Kilroy recalled a little boy who visited the camp with his dad. The boy was sick with leukemia, so Ali provided some encouraging words.
“He told him ‘I’m going to beat George Foreman, and you’re going to beat leukemia,’ ” Kilroy recalled.
A few months later, Kilroy got word that the boy was in the hospital and wasn’t going to make it. He called Ali, and the pair rushed there to see him.
“When we walked in, the kid yelled ‘I knew you would be here,’ ” Kilroy said.
Ali tried to encourage him again, but the boy knew better.
“He said, ‘I’m going to meet God and I’m going to tell him you’re my friend,’ ” Kilroy said.
When the boy passed away a short time later, he was buried with a photograph of himself posing with Ali at Deer Lake.
“It’s about the good you do, not all the craziness,” Kilroy said, adding that he has dozens of stories like it about Ali.
Jeff Julian has a few stories about Ali at Deer Lake, too.
He was in his early 20s back in 1978 when he decided to head up from his home in Muhlenberg Township, a secondhand camera in tow, to check out Ali’s training camp.
“I thought it would be an interesting place to shoot,” he said.
Julian said Ali was more than gracious, and allowed him to stick around. He became sort of an unofficial photographer for the camp, and some of his work was on display Friday inside its renovated gym.
He said he was amazed by how well the placed looked, saying its original look has been pretty well recaptured.
“There are just wonderful memories here,” he said. “It was special. This place would be packed, it would get so hot.
“But it was just exciting. The excitement is hard to put into words.”
Madden’s Deer Lake story started much later than most. He didn’t visit while Ali was there, and didn’t know it existed until after he passed away.
But he and his father were both huge Ali fans.
On the day Ali died, Madden was visiting his dad, who was recovering from hip surgery, in the hospital, and the pair saw it on a television news ticker. On his drive home, and when he woke the next morning, Madden soaked in the news coverage of the death.
He wasn’t thrilled with it.
Madden said he was furious over all the mistakes commentators were making, about all the inaccuracies he was hearing.
“It was driving me crazy,” he said.
One story he came across, however, piqued his interest.

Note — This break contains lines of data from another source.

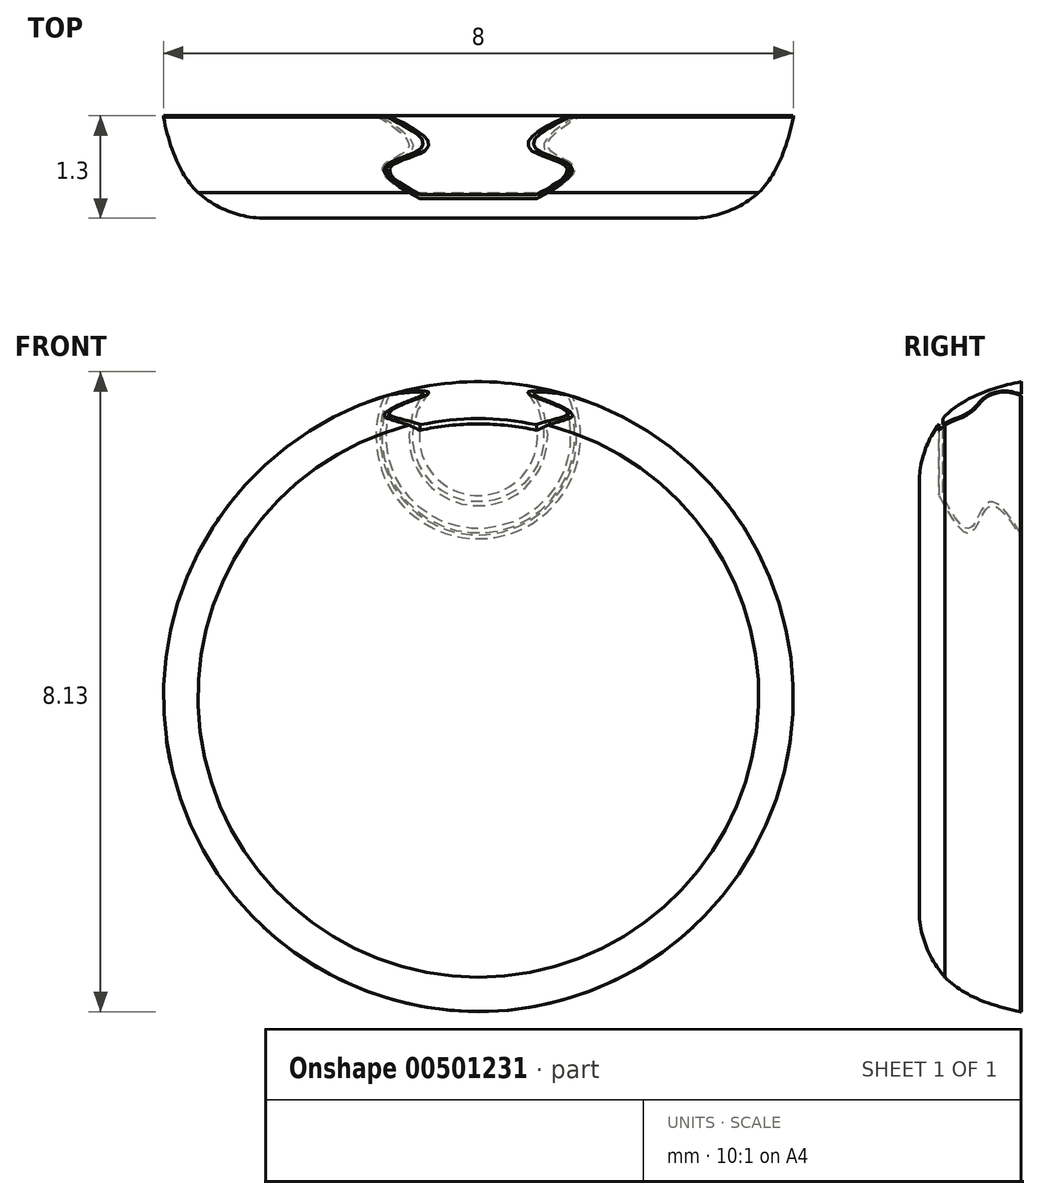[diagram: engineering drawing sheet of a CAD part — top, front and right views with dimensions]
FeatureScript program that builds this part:
annotation { "Feature Type Name" : "Feature", "Feature Type Description" : "" }
export const myFeature = defineFeature(function(context is Context, id is Id, definition is map)
    precondition{}
    {
        {
            var Q0;
            Q0=qCreatedBy(makeId("Front.planeOp"),FACE);
            var sketch = newSketch(context, id + "F0", { "sketchPlane" : qUnion([Q0])});
            skCircle(sketch, "E0", {"center": v(0, 0) * mm, "radius": 4 * mm});
            skCircle(sketch, "E1", {"center": v(0, 3.3) * mm, "radius": 1.25 * mm});
            skLineSegment(sketch, "E2", {"start": v(-1.25, 3.3) * mm, "end": v(1.25, 3.3) * mm, "construction": true});
            skLineSegment(sketch, "E3", {"start": v(0, 3.3) * mm, "end": v(-1.13, 3.84) * mm, "construction": true});
            skLineSegment(sketch, "E4.MirrorCS", {"start": v(0, 3.3) * mm, "end": v(1.13, 3.84) * mm, "construction": true});
            skPoint(sketch, "E5", {"position": v(0, 2.06) * mm});
            skPoint(sketch, "E6", {"position": v(0, 4) * mm});
            skSolve(sketch);
        }
        {
            var Q0;
            Q0=qCreatedBy(makeId("Right.planeOp"),FACE);
            var sketch = newSketch(context, id + "F1", { "sketchPlane" : qUnion([Q0])});
            skLineSegment(sketch, "E7", {"start": v(0, 4) * mm, "end": v(-1.3, 4) * mm});
            skLineSegment(sketch, "E8", {"start": v(-1.3, 4) * mm, "end": v(-1.3, 0) * mm});
            skLineSegment(sketch, "E9", {"start": v(-1.3, 0) * mm, "end": v(0, 0) * mm});
            skLineSegment(sketch, "E10", {"start": v(0, 0) * mm, "end": v(0, 4) * mm});
            skLineSegment(sketch, "E11", {"start": v(0, 3.3) * mm, "end": v(-1, 3.3) * mm});
            skLineSegment(sketch, "E12", {"start": v(-1, 3.3) * mm, "end": v(-1.05, 3.3) * mm});
            skLineSegment(sketch, "E13", {"start": v(-1.05, 3.3) * mm, "end": v(-1.05, 2.56) * mm});
            skPoint(sketch, "E14.0", {"position": v(0, 2.06) * mm});
            skLineSegment(sketch, "E15", {"start": v(-1, 3.3) * mm, "end": v(-1, 2.56) * mm});
            skFitSpline(sketch, "E16", {"points": [v(-1, 2.56) * mm, v(0, 2.06) * mm], "startDerivative": vector(1.78, -3.64) * mm, "endDerivative": vector(2.13, -3.62) * mm});
            skPoint(sketch, "E17", {"position": v(0, 2) * mm});
            skFitSpline(sketch, "E18", {"points": [v(-1.05, 2.56) * mm, v(0, 2) * mm], "startDerivative": vector(2.04, -4) * mm, "endDerivative": vector(2.1, -3.69) * mm});
            skLineSegment(sketch, "E19", {"start": v(-1.3, 4) * mm, "end": v(-1.3, 4.8) * mm});
            skLineSegment(sketch, "E20", {"start": v(-1.3, 4.8) * mm, "end": v(0, 4.8) * mm});
            skLineSegment(sketch, "E21", {"start": v(0, 4.8) * mm, "end": v(0, 4) * mm});
            skSolve(sketch);
        }
        {
            var Q0;
            {var subQ3=sQuery(id+"F1.wireOp",EDGE,"E7");Q0=makeQuery(id+"F1.imprint","IMPRINT",FACE,{"disambiguationData":[TD([[makeQuery(id+"F1.imprint","IMPRINT",EDGE,{"derivedFrom":subQ3}),1.0]])]});}
            var Q1;
            {var subQ0=sQuery(id+"F1.wireOp",EDGE,"E11");Q1=makeQuery(id+"F1.imprint","IMPRINT",FACE,{"disambiguationData":[TD([[makeQuery(id+"F1.imprint","IMPRINT",EDGE,{"derivedFrom":subQ0}),1.0]])]});}
            var Q2;
            Q2=makeQuery(id+"F1.imprint","IMPRINT",FACE,{"disambiguationData":[TD([[makeQuery(id+"F1.imprint","IMPRINT",EDGE,{"derivedFrom":sQuery(id+"F1.wireOp",EDGE,"E12")}),1.0]])]});
            var Q3;
            Q3=sQuery(id+"F1.wireOp",EDGE,"E9");
            revolve(context, id + "F2", {"entities" : qUnion([Q0, Q1, Q2]), "axis" : qUnion([Q3]), "revolveType" : RevolveType.FULL});
        }
        {
            var Q0;
            Q0=makeQuery(id+"F1.imprint","IMPRINT",FACE,{"disambiguationData":[TD([[makeQuery(id+"F1.imprint","IMPRINT",EDGE,{"derivedFrom":sQuery(id+"F1.wireOp",EDGE,"E12")}),1.0]])]});
            var Q1;
            {var subQ0=sQuery(id+"F1.wireOp",EDGE,"E11");Q1=makeQuery(id+"F1.imprint","IMPRINT",FACE,{"disambiguationData":[TD([[makeQuery(id+"F1.imprint","IMPRINT",EDGE,{"derivedFrom":subQ0}),1.0]])]});}
            var Q2;
            Q2=sQuery(id+"F1.wireOp",EDGE,"E11");
            revolve(context, id + "F3", {"operationType" : NewBodyOperationType.REMOVE, "entities" : qUnion([Q0, Q1]), "axis" : qUnion([Q2]), "revolveType" : RevolveType.FULL, "oppositeDirection" : true});
        }
        {
            var Q0;
            {var subQ0=sQuery(id+"F1.wireOp",EDGE,"E11");Q0=makeQuery(id+"F1.imprint","IMPRINT",FACE,{"disambiguationData":[TD([[makeQuery(id+"F1.imprint","IMPRINT",EDGE,{"derivedFrom":subQ0}),1.0]])]});}
            var Q1;
            Q1=sQuery(id+"F1.wireOp",EDGE,"E11");
            revolve(context, id + "F4", {"entities" : qUnion([Q0]), "axis" : qUnion([Q1]), "revolveType" : RevolveType.FULL});
        }
        {
            var Q0;
            Q0=makeQuery(id+"F2.opRevolve","SWEPT_EDGE",EDGE,{"disambiguationData":[OSD([sQuery(id+"F1.wireOp",EDGE,"E7"),sQuery(id+"F1.wireOp",EDGE,"E8")])]});
            fillet(context, id + "F5", {"entities" : qUnion([Q0]), "radius" : 1.3 * mm, "tangentPropagation" : true, "allowEdgeOverflow" : false});
        }
        {
            var Q0;
            Q0=makeQuery(id+"F1.imprint","IMPRINT",FACE,{"disambiguationData":[TD([[makeQuery(id+"F1.imprint","IMPRINT",EDGE,{"derivedFrom":sQuery(id+"F1.wireOp",EDGE,"E7")}),-1.0]])]});
            var Q1;
            Q1=sQuery(id+"F1.wireOp",EDGE,"E9");
            revolve(context, id + "F6", {"operationType" : NewBodyOperationType.REMOVE, "entities" : qUnion([Q0]), "axis" : qUnion([Q1]), "revolveType" : RevolveType.FULL, "oppositeDirection" : true});
        }
        {
            var Q0;
            Q0=makeQuery(id+"F6.boolean.opBoolean","INTERSECT",EDGE,{"derivedFrom":[makeQuery(id+"F4.opRevolve","SWEPT_FACE",FACE,{"disambiguationData":[OSD([sQuery(id+"F1.wireOp",EDGE,"E15")])]}),makeQuery(id+"F6.opRevolve","SWEPT_FACE",FACE,{"disambiguationData":[OSD([sQuery(id+"F1.wireOp",EDGE,"E7")])]})]});
            fillet(context, id + "F7", {"entities" : qUnion([Q0]), "radius" : .1 * mm, "tangentPropagation" : true, "allowEdgeOverflow" : false});
        }
        {
            var Q0;
            Q0=qCreatedBy(makeId("Right.planeOp"),FACE);
            var sketch = newSketch(context, id + "F8", { "sketchPlane" : qUnion([Q0])});
            skFitSpline(sketch, "E22", {"points": [v(-1.2, 3.21) * mm, v(0, 4) * mm], "startDerivative": vector(0.54, 1.21) * mm, "endDerivative": vector(2.1, 0.42) * mm});
            skLineSegment(sketch, "E23", {"start": v(0, 0) * mm, "end": v(-1.53, 0) * mm});
            skLineSegment(sketch, "E24", {"start": v(0, 4) * mm, "end": v(-1.2, 4) * mm});
            skLineSegment(sketch, "E25", {"start": v(-1.2, 4) * mm, "end": v(-1.2, 3.21) * mm});
            skSolve(sketch);
        }
        {
            var Q0;
            Q0 = qSketchRegion(id + "F8", true);
            var Q1;
            Q1=sQuery(id+"F8.wireOp",EDGE,"E23");
            revolve(context, id + "F9", {"operationType" : NewBodyOperationType.REMOVE, "entities" : qUnion([Q0]), "axis" : qUnion([Q1]), "revolveType" : RevolveType.FULL, "oppositeDirection" : true});
        }
    });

It was an interview with Ali’s second wife, Khalilah Ali, in which she mentioned time and time again a place called Deer Lake.
Madden did some research and came across a website for the Butterfly & Bee Bed and Breakfast, the current incarnation of Ali’s camp. Turns out it was for sale.
Madden saw his chance to do something to preserve a piece of Ali’s history.
“I thought to myself ‘Are you going to be a bitter guy or do something about it?’ ” he said.
After making the purchase, Madden reached out to Kilroy. The two have spearheaded the effort to bring the camp back to life.
“He put his money where his heart is,” Kilroy said of Madden.
Today, several of the buildings at Deer Lake have been restored.
The gym is immaculate, complete with a training ring and heavy bag hanging from the ceiling. Its walls are covered with photographs, showing Ali on a horse and with the Beatles and training.
There’s a video of some of Ali’s best fights playing in one corner, and another wall is filled with old fight posters and covers of Life magazine featuring the fighter.
Ali’s original living quarters have been restored, too, a small cabin a few steps away from the gym, with a wooden bed and two wooden rocking chairs sitting in front of a stone fireplace.
Using some of Julian’s old photos, furniture and decorations that match what Ali used have been purchased.
The kitchen and mosque at the camp also have been redone and are ready to be shown off.
Sam Matta, the camp manager, said the plan is to start bringing in tour groups of children starting in September. The idea is to eventually open the place to the public and to keep the memory of Muhammad Ali alive for years to come.
“It will be his legacy,” Kilroy said.